§ **WHAT YOU NEED TO DO**
A word-for-word copy of the records is needed, with every picture left out.

§ **DATA EXCERPTS**
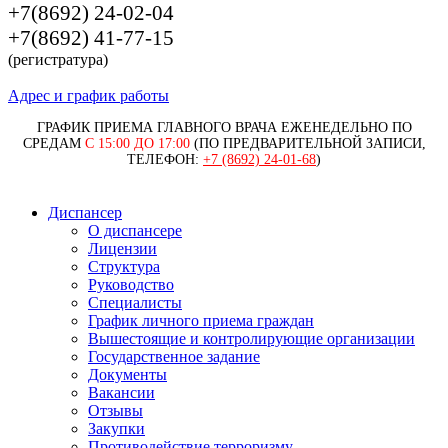
+7(8692) 24-02-04
+7(8692) 41-77-15
(регистратура)
Адрес и график работы
ГРАФИК ПРИЕМА ГЛАВНОГО ВРАЧА ЕЖЕНЕДЕЛЬНО ПО
СРЕДАМ
С 15:00 ДО 17:00
(ПО ПРЕДВАРИТЕЛЬНОЙ ЗАПИСИ,
ТЕЛЕФОН:
+7 (8692) 24-01-68
)
Диспансер
О диспансере
Лицензии
Структура
Руководство
Специалисты
График личного приема граждан
Вышестоящие и контролирующие организации
Государственное задание
Документы
Вакансии
Отзывы
Закупки
Противодействие терроризму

§ **TASK ANSWER**
+7(8692) 24-02-04
+7(8692) 41-77-15
(регистратура)
Адрес и график работы
ГРАФИК ПРИЕМА ГЛАВНОГО ВРАЧА ЕЖЕНЕДЕЛЬНО ПО
СРЕДАМ
С 15:00 ДО 17:00
(ПО ПРЕДВАРИТЕЛЬНОЙ ЗАПИСИ,
ТЕЛЕФОН:
+7 (8692) 24-01-68
)
Диспансер
О диспансере
Лицензии
Структура
Руководство
Специалисты
График личного приема граждан
Вышестоящие и контролирующие организации
Государственное задание
Документы
Вакансии
Отзывы
Закупки
Противодействие терроризму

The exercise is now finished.